_Source text_

On a function or file-level variable, static makes it file-local. It won’t be exported as a symbol for use by other source files.

static can also be used on a local variable, which makes the variable persist between calls to that function. You can think of this like a global variable that is scoped to only one function. This can be useful to compute and store data for reuse by subsequent calls; but remember, this comes with the usual caveats of global/shared state, such as clashing with multiple threads or with recursion.

(It can seem like it has multiple meanings, since in a global scope it seems to reduce the scope of the variable, but in a function scope it increases it. Really what it’s doing in both cases is making them file-linked.)

The struct method pattern

If you learned a more featureful language before C, you might find it hard to visualise how to translate that knowledge. Here’s a common idiom which resembles object-oriented programming: the “struct method.” You write functions which accept pointers to structs to alter them or get properties:

typedef struct {
    int x;
    int y;
} vec2;

void vec_add(vec2 *u, const vec2 *v) {
    u->x += v->x;
    u->y += v->y;

int vec_dot(const vec2 *u, const vec2 *v) {
    return u->x * v->x + u->y * v->y;

You can’t extend structs or do anything really OO-like, but it’s a useful pattern to think with.


Declaring a variable or parameter of type T as const T means, roughly, that the variable cannot be modified. This means that it can’t be assigned to, and also that it can’t be changed if T is a pointer or array type.

You can cast T to const T, but not vice versa.

It’s a good habit to declare pointer parameters to functions as const by default, and only omit it when you need to modify them.

Platforms and standard APIs

When you pull in #include <some_header.h> it’s hard to conceptualise what you’re depending on. It will be from one of the following:

  • The standard C library (abbr. “stdlib”). Examples: stdio.h, stdlib.h, error.h
    • This is part of the language specification, and should be implemented by all compliant platforms and compilers. Very safe to depend on.
    • https://en.cppreference.com/w/c/header
  • POSIX, a standard for operating system APIs. Examples: unistd.h, sys/time.h
  • A non-standard operating system interface:
  • A third-party library, installed in a standard location.

It can be a good idea to interface with your more platform-specific code through a platform-neutral header file so it can be implemented in different ways. Lots of popular C libraries are basically just unified, well-designed abstractions over platform-specific functionality.


Integers are very cursed in C. Writing correct code takes some care:


All integer types have a defined minimum size. On common platforms, some are larger than their minimum size, such as int, which is 32-bit on Windows, macOS, and Linux, despite being minimum 16-bit. When writing portable code, you must assume integers can never go above their minimum size.

If you want exact control over integer sizes, you can use the standard types in stdint.h, like int32_t, uint64_t, etc. There are also _least_t and _fast_t types.

Should you use these well-specified types everywhere you can? I must admit I’m torn on this question, but the more I think about it, the more I think you should—there are no downsides.2 The only reason you really shouldn’t is when making an API which has to interface with very old C89 compilers which lack stdint.h. There’s also an argument for considering what the type communicates to the reader and whether the size is actually important; however by using standard types like int you are still implicitly relying on a certain size. It’s probably no worse, yet clearer, to use int16_fast_t or something over int. (However, typically no one does this, including me!)

_Dataset excerpt_

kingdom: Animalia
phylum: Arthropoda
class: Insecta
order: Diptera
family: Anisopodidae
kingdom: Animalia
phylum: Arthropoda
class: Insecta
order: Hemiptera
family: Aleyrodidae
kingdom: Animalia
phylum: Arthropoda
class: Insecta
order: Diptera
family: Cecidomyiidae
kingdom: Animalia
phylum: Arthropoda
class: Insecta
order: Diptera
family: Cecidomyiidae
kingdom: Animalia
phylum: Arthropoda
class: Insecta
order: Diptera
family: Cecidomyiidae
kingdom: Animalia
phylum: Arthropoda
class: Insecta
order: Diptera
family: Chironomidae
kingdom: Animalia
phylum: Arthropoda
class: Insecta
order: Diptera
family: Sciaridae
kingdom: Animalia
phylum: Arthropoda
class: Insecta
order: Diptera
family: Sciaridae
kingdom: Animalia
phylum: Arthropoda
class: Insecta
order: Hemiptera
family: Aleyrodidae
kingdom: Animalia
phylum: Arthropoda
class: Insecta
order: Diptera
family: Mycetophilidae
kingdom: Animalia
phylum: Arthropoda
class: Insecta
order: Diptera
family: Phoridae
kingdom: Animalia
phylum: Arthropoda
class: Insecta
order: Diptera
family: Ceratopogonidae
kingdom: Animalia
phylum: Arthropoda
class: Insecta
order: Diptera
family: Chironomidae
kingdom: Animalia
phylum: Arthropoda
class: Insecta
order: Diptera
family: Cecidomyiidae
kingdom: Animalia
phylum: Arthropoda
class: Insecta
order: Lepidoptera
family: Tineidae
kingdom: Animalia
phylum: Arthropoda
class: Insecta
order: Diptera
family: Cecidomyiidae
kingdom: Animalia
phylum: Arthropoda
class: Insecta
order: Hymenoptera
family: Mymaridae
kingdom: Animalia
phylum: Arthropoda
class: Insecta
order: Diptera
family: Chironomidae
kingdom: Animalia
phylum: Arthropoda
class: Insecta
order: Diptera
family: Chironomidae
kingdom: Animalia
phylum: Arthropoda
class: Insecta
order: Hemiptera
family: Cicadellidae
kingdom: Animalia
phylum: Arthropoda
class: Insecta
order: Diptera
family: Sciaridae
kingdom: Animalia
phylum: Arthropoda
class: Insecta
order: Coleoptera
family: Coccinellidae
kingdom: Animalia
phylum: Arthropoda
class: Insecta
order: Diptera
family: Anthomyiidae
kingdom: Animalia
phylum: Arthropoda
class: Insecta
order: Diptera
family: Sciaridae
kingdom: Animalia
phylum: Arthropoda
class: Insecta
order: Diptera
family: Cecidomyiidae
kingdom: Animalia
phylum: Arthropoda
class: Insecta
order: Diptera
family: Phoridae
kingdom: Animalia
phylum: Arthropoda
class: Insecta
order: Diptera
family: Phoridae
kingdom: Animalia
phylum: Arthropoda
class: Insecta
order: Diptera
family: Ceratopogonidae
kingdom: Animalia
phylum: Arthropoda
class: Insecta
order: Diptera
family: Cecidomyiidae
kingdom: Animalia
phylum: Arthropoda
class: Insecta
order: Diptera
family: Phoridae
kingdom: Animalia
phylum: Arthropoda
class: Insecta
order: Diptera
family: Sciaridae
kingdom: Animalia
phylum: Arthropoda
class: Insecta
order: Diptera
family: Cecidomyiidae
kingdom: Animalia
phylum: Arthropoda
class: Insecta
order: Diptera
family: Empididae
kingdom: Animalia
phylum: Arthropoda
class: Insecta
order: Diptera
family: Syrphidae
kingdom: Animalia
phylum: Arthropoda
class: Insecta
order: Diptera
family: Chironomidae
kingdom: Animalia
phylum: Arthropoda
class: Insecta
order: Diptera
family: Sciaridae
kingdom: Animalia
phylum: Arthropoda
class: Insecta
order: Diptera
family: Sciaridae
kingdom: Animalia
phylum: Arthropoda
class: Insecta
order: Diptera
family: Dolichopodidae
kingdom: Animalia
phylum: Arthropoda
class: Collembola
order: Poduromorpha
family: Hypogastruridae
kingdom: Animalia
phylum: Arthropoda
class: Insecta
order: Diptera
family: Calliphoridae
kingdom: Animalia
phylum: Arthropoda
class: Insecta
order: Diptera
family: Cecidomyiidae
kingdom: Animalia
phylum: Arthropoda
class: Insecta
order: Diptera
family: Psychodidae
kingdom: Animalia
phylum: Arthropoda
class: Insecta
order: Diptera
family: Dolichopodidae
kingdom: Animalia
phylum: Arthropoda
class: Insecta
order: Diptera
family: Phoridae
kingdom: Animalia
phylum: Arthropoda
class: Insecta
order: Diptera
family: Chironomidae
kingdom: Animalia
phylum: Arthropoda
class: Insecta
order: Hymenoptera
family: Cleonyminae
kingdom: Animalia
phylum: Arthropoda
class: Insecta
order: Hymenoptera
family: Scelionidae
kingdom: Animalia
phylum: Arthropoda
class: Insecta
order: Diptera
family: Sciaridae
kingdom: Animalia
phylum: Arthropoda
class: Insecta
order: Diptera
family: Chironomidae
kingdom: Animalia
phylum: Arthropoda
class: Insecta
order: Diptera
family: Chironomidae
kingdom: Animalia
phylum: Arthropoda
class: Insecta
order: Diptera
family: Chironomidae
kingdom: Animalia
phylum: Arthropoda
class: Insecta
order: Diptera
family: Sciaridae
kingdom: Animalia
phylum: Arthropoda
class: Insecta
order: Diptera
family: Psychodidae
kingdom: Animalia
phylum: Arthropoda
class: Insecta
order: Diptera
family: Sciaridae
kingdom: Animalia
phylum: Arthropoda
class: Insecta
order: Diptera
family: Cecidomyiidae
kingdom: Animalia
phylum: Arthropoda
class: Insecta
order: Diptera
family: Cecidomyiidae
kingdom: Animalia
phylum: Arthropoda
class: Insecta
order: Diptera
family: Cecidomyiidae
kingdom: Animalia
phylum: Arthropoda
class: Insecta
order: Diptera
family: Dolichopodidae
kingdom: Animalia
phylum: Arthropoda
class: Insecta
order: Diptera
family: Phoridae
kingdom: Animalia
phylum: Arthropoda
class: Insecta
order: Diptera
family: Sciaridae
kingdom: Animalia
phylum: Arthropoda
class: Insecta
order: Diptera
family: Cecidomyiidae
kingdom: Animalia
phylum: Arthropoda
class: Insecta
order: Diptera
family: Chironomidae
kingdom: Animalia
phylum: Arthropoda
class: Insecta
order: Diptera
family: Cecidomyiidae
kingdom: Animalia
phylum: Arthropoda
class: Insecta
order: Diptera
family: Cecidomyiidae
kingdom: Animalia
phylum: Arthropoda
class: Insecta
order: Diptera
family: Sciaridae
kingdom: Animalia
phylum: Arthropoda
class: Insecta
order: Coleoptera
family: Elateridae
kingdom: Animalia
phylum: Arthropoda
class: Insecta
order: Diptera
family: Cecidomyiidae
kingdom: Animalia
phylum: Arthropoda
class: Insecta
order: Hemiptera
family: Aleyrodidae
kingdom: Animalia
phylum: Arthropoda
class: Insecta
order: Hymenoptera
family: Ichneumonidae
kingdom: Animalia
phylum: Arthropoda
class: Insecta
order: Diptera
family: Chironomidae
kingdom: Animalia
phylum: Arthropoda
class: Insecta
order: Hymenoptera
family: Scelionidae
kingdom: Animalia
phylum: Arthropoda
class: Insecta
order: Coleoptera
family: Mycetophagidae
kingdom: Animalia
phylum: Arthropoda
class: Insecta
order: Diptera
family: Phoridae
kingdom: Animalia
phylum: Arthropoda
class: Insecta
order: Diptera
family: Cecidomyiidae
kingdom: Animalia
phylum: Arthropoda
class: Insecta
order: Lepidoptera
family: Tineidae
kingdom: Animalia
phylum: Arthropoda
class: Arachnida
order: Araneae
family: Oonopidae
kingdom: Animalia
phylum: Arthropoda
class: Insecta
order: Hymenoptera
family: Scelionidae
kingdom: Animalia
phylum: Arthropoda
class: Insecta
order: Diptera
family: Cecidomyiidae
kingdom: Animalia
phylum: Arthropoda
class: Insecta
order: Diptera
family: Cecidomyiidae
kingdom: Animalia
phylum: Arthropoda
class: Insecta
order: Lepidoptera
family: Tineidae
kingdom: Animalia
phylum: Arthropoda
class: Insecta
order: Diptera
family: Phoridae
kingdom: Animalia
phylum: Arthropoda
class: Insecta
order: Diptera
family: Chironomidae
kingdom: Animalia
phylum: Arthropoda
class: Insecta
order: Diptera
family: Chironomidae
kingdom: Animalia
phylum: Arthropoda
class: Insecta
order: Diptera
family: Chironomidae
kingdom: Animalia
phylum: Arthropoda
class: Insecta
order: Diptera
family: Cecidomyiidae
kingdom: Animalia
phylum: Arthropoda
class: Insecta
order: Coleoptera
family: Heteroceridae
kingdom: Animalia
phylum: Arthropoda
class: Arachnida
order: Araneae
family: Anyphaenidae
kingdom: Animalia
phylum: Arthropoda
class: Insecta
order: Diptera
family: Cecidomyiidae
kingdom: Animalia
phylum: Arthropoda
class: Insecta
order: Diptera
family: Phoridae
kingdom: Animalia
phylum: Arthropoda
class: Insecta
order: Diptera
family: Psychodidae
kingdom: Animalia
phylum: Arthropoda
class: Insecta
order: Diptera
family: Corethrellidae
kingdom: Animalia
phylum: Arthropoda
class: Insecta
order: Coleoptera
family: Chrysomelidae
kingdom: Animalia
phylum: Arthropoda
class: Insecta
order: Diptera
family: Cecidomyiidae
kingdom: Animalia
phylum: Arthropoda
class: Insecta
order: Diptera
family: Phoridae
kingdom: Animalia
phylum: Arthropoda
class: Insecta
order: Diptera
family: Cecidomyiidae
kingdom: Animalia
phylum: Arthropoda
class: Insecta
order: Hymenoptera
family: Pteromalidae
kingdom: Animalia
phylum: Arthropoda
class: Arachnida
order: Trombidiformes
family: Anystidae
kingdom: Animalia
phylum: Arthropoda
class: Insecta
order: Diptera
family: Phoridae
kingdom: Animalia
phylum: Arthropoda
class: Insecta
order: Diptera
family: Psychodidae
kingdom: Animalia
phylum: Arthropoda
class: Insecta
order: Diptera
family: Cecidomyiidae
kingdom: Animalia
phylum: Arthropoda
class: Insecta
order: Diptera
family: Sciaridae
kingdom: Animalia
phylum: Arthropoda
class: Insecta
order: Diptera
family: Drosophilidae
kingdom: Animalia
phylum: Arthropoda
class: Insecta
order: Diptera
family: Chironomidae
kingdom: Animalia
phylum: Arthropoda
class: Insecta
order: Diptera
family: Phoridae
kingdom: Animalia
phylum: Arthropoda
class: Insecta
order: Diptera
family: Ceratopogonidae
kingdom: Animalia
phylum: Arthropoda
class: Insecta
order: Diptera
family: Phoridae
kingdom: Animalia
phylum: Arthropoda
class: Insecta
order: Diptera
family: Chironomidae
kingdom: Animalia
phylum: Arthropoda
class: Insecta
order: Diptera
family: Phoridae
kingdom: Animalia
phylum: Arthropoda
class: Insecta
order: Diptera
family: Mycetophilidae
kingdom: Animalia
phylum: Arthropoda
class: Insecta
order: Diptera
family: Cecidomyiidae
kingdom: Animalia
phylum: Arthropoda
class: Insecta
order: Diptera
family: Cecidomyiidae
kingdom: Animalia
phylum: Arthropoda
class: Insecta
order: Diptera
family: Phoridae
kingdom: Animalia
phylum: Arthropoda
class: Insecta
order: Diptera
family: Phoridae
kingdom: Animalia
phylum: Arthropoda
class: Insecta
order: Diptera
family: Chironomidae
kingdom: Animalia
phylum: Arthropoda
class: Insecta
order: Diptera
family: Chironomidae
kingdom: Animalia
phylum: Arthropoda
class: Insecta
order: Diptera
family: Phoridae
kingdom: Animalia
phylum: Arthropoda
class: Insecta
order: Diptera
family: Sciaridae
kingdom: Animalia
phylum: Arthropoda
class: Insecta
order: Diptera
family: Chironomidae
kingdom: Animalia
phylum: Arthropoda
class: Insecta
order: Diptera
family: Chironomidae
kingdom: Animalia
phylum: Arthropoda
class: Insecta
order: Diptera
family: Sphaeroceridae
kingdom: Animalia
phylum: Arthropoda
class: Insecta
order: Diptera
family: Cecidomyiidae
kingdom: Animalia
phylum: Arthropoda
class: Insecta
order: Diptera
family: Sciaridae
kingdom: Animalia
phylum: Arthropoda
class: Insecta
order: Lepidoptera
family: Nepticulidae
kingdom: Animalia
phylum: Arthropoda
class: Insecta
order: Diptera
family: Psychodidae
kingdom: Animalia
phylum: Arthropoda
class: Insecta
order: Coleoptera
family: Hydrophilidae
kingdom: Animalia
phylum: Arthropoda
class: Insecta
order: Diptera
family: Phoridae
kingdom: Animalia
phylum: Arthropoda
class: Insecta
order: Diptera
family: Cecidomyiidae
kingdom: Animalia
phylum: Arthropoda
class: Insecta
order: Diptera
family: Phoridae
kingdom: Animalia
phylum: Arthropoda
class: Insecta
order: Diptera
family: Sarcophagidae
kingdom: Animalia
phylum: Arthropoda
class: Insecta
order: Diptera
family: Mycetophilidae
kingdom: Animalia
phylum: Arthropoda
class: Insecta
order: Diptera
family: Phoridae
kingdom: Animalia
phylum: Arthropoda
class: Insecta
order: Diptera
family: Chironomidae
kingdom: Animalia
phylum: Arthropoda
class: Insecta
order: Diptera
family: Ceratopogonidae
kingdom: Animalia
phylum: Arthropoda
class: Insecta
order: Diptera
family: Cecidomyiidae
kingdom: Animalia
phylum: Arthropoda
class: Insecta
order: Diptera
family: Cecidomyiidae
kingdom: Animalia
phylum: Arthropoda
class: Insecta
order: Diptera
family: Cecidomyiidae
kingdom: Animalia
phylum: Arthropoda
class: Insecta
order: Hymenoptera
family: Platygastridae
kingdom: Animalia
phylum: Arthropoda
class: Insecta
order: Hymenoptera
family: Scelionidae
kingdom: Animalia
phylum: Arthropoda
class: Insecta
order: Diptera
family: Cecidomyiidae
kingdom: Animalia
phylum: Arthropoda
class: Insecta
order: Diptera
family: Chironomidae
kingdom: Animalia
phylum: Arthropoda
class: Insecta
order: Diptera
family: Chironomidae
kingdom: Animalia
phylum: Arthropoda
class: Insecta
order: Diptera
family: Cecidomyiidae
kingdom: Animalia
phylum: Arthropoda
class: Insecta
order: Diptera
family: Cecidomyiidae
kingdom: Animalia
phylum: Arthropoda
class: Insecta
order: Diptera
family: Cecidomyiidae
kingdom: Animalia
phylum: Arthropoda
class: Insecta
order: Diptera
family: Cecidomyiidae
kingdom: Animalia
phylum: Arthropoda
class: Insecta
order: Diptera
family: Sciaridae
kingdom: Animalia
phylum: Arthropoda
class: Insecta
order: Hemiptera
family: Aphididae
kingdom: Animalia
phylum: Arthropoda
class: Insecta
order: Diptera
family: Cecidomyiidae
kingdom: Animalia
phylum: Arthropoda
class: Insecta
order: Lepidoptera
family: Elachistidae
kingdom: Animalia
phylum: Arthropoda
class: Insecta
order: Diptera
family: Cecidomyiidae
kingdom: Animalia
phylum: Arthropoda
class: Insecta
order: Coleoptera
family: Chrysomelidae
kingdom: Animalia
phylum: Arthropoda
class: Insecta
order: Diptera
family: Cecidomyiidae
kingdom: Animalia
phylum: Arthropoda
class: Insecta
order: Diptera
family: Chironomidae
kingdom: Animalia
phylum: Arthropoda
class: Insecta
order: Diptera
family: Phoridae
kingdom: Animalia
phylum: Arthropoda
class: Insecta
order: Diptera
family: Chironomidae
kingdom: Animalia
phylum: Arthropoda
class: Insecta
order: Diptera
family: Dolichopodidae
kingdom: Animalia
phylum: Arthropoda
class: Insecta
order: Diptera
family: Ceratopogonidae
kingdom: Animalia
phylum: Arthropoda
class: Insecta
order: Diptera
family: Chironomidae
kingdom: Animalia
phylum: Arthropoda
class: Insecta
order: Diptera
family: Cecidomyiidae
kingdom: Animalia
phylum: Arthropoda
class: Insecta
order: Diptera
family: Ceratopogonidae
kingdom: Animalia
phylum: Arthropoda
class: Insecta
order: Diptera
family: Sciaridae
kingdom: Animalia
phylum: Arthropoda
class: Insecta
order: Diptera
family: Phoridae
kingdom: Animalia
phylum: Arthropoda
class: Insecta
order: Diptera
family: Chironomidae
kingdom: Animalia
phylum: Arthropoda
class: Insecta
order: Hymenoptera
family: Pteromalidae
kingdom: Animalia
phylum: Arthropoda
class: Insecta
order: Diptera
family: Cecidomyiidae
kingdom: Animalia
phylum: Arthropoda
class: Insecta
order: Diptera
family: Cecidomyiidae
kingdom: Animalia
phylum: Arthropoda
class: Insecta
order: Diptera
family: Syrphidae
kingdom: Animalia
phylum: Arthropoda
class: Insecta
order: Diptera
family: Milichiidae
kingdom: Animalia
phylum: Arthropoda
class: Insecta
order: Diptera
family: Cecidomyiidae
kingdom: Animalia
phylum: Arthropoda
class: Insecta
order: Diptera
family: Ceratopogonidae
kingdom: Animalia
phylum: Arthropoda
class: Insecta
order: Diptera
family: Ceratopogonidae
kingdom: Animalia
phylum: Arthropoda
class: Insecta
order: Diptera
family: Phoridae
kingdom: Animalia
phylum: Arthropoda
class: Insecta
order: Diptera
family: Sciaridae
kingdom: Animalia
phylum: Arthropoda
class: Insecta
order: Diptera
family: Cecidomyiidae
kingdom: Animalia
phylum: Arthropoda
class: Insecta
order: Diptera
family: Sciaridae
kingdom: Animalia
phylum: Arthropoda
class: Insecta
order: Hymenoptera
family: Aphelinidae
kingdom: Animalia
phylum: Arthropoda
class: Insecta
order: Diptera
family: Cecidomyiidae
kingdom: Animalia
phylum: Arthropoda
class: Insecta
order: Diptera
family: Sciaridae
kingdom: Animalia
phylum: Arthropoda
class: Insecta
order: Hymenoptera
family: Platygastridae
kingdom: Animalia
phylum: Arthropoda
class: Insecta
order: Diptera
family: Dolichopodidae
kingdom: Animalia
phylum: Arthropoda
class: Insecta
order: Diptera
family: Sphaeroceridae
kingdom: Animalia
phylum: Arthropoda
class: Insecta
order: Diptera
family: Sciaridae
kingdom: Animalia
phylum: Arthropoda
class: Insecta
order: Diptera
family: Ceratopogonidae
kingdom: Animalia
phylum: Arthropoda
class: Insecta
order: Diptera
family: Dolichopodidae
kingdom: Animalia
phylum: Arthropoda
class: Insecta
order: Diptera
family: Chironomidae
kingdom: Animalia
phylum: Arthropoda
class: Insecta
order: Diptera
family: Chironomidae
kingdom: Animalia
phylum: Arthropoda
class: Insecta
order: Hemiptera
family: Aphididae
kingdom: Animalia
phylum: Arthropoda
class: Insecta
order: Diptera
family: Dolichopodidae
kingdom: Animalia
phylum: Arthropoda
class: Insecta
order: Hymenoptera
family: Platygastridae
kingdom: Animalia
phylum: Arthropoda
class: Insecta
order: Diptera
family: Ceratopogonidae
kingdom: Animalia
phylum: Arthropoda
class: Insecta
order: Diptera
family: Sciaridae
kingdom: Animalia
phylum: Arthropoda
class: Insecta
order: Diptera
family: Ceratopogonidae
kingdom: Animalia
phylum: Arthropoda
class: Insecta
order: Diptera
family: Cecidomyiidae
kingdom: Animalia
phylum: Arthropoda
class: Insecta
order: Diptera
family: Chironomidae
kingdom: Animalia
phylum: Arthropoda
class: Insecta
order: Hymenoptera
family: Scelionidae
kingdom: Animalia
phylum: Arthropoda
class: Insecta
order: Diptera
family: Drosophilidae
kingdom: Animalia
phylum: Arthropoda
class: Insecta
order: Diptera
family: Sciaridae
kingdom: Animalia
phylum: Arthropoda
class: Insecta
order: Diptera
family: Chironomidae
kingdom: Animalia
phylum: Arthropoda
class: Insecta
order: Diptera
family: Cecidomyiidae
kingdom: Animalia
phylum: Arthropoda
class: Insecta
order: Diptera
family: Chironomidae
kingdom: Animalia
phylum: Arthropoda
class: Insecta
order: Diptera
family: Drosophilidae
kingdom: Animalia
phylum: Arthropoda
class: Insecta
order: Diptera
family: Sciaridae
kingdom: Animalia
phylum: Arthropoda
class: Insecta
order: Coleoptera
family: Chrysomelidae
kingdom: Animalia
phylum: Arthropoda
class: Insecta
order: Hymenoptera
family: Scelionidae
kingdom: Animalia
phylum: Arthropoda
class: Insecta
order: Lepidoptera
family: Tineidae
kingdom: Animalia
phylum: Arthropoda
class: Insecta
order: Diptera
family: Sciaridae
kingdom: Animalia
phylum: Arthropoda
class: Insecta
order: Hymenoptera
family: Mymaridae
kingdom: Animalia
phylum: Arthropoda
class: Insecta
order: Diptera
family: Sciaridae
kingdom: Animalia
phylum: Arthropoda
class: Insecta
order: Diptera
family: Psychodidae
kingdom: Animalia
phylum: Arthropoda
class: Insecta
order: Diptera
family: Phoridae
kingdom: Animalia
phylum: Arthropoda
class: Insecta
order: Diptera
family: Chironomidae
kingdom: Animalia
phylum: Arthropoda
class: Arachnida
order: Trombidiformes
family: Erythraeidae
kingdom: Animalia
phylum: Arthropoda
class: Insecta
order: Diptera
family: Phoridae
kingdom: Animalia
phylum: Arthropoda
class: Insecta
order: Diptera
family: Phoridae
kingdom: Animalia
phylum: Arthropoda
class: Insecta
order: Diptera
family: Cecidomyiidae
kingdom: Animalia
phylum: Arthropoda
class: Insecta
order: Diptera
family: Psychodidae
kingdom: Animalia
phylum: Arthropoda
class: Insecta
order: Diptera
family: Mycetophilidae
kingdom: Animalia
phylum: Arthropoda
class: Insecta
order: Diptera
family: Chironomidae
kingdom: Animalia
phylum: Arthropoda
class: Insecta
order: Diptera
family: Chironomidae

_Work to complete_
1. According to the notes on C, how many bits does int have on Windows, macOS, and Linux?
2. Decide whether each statement agrees with the notes on C. Answer yes or no for each, and quote the words from the notes that decide it.
(a) A value of type const T can be cast to T.
(b) POSIX is a standard for operating system APIs.
(c) The standard C library should be implemented by all compliant platforms and compilers.
3. Write out the passage from the notes on C starting with "static can also" and going on through "making them file-linked.)".

_Problem solutions_
1. It is 32-bit.

2.
(a) No: "You can cast T to const T, but not vice versa."
(b) Yes: "POSIX, a standard for operating system APIs."
(c) Yes: "should be implemented by all compliant platforms and compilers."

3.
static can also be used on a local variable, which makes the variable persist between calls to that function. You can think of this like a global variable that is scoped to only one function. This can be useful to compute and store data for reuse by subsequent calls; but remember, this comes with the usual caveats of global/shared state, such as clashing with multiple threads or with recursion.

(It can seem like it has multiple meanings, since in a global scope it seems to reduce the scope of the variable, but in a function scope it increases it. Really what it’s doing in both cases is making them file-linked.)